Bidzina Ivanishvili v. Georgia (ICSID Case No. ARB/12/27), by José Ángel Rueda

ICSID’s website has published an ‘Order of the Secretary-General Taking Note of the Discontinuance of the Proceeding’ dated 10 December 2012 in the ICSID Case No. ARB/12/27, Bidzina Ivanishvili v. Georgia.

https://icsid.worldbank.org/ICSID/FrontServlet?requestType=CasesRH&actionVal=showDoc&docId=DC2732_En&caseId=C2460

According to the Order, on 20 August 2012 ICSID received a request for arbitration from Mr. Ivanishvili for the institution of arbitration proceedings against the Republic of Georgia. The Secretary-General registered the request, as supplemented, on 10 September 2012.

On 30 November 2012, prior to the constitution of an arbitral tribunal, ICSID received a letter from Mr. Ivanishvili requesting the discontinuance of the proceeding pursuant to ICSID Arbitration Rule 44.

By letter of the same date, the Secretary-General requested that Georgia state whether or not it opposed the discontinuance of the proceeding. On 6 December 2012 ICSID received a letter from Georgia stating that it consented to the discontinuance of the proceeding as requested by Mr. Ivanishvili.

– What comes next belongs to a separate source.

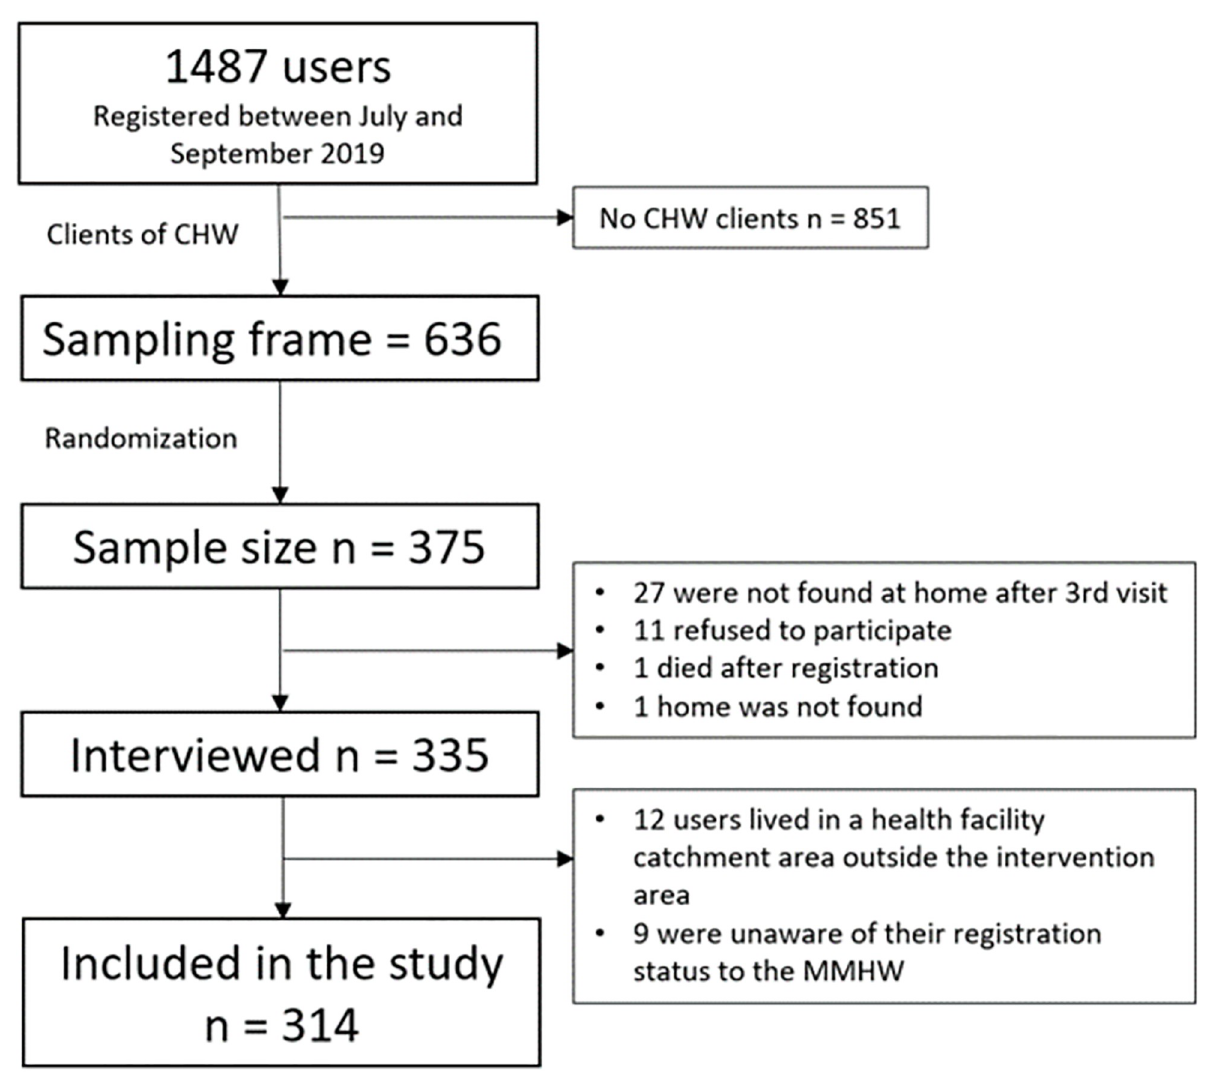
Fig 2. Flowchart of recruitment of women who enrolled for the MMHW intervention between July 1 and September 30, 2019 in Analamanga, Madagascar. CHW, community health worker; MMHW, Maternal Mobile Health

As a result, the case is now closed.

What the Order does not tell us is that Mr. Ivanishvili became Prime Minister of Georgia on 25 October 2012 (see http://government.gov.ge/index.php?lang_id=ENG&sec_id=1) and, as a consequence, between 25 October 2012 and 30 November 2012 the Prime Minister of Georgia pursued ICSID arbitration proceedings against the country he is ruling.

It is a widely established principle that a person cannot pursue ICSID arbitration proceedings against a State to which he/she is a national. We understand that Mr. Ivanishvili pursued his claim against Georgia under the France-Georgia BIT (see the Final Notice of Dispute dated 31 July 2012 available at http://www.italaw.com/sites/default/files/case-documents/ita1077.pdf) as his Georgian nationality was allegedly revoked in October 2011 by the previous Government.

It would have been very interesting to see how the arbitral tribunal would have applied Article 25(2)(a) of ICSID Convention in these circumstances.